Os magníficos saveiros entravam no canal. Provavelmente viam de Salvador, rumo a Cacha Prego ou Maragogipe ou Maragogipinho ou Jaguaripe.  Dois de uma só vez, quando ver apenas um hoje em dia é o mesmo que achar trevo de quatro pétalas, ou um cavalo marinho.  Garantia de sorte. No caso, sorte de ver a poesia viva. Sim, o saveiro — esteticamente perfeito nas linhas do casco determinadas pelo graminho e no formato das velas de sensuais ondulações — é poesia materializada. Poesia largada ao vento e à destreza dos mestres saveiristas de tantos causos, como os contados por Jorge Amado no romance Mar Morto, recém lido.
Como Álvaro de Campos na “Ode Marítima” deixo-me levar pela visão das embarcações com suas sedutoras velas pandas e também entro no delírio que as coisas do mar provocam quando longamente observadas.  Entrego-me ao devaneio e vivo histórias. Enfrento tempestade. Como o Mestre Memeu, passo a noite toda agarrado ao que sobrou do saveiro naufragado, esperando por socorro. Ponho-me no lugar da mulher que de olhos fitos no mar aguarda seu homem chegar. Com esforço hercúleo iço a grande vela com a carangueja.  Sou viúva do mestre que Janaína levou a percorrer mundos sem fim. Vejo os cabelos de Janaína estendidos no rio em noites de lua cheia. Amo e sou amada sobre o tijupá sob o céu estrelado. Canto cantigas praieiras para ninar o meu homem ou estimulá-lo a vencer a corrida de saveiros. Vejo o cavalo assombrado que em certas noites escuras cavalga pelas margens do rio. E também conto causos da gente do mar, vistos, ouvidos, inventados, tal e qual Francisco, personagem do “Mar Morto”, um velho mestre aposentado que a mãe d’água deixou escapar. 
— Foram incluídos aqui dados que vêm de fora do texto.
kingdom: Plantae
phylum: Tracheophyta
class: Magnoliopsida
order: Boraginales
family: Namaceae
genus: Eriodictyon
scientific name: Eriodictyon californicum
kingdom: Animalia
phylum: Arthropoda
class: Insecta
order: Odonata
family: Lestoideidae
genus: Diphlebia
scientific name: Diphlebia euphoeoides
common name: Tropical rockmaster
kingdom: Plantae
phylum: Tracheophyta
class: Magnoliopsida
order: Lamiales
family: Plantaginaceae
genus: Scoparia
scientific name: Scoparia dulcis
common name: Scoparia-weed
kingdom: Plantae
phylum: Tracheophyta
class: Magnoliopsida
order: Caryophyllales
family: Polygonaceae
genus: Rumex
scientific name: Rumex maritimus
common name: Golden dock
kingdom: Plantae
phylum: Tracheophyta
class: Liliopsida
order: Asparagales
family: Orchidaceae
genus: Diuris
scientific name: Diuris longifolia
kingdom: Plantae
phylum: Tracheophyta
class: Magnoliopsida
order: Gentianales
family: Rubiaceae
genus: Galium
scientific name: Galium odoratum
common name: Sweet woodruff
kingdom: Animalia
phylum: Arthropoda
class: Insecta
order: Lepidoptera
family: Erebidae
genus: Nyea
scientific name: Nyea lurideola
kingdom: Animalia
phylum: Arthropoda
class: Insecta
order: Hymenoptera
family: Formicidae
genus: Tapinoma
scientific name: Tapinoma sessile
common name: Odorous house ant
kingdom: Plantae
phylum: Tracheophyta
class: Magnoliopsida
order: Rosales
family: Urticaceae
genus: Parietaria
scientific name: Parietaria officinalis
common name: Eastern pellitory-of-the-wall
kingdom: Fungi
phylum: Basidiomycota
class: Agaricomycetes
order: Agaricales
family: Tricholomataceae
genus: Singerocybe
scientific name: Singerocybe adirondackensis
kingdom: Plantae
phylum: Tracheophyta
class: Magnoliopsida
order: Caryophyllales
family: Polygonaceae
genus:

Também me entrego às lembranças das viagens feitas nos saveiros de vela de içar. Somente duas, mas determinantemente inesquecíveis.  Uma no Nuvem Azul, saveiro de Bitonho que dividia a cana do leme com Tuzinho,  na década de 70, indo pelo mar, do cais da feira do jardim Cruzeiro para Mutá. Era bela tarde de verão de vento farto. O Nuvem Azul deslizava. Em dados momentos, rápidas manobras de velas a nos fazer mudar de lado para contrabalançar peso. Para completar tinha as conversas dos homens do mar, caninha em canequinha de esmalte e feijoada preparada a bordo em fogareiro de carvão. Tinha a nossa juventude achando tudo maravilhoso. Daquela vez só faltou o café que curiosamente eles preparam sem coar, bastando jogar uma brasa dentro do café pronto para decantar o pó. 
 A segunda viagem, mais recente, foi no famoso Sombra da Lua (patrimônio cultural brasileiro tombado pelo Iphan), indo do Porto da Pedra a São Roque do Paraguaçu pelo Rio Guaí, com mestre Jorge no comando.  Ao contrário da outra, a tarde era nublada e de soareia, obrigando o bordejo em ziguezague na caça de vento e até mesmo varejadas em alguns trechos. O saveiro indo lentamente parecia se espreguiçar sem nenhuma pressa em chegar. E um percurso que normalmente dura duas a três horas, durou seis. Até bom, dando tempo para se ver bem a paisagem passante, para conversa fiada, para sonhar,  para aprender a não ter pressas e a se deixar reger pelos ventos. O sol se pôs deixando laivos alaranjados a se extinguir. O friozinho veio trazendo a lua a fazer caminho pro saveiro avançar. Neste momento foi servido o aipim cozido que havia sido colhido na hora do embarque. E a nave ia, ia bordejando dentro da noite. Como agora ia minha alma nas esteiras daqueles dois saveiros passantes, já distantes, nesta manhã de verão no canal de Itaparica.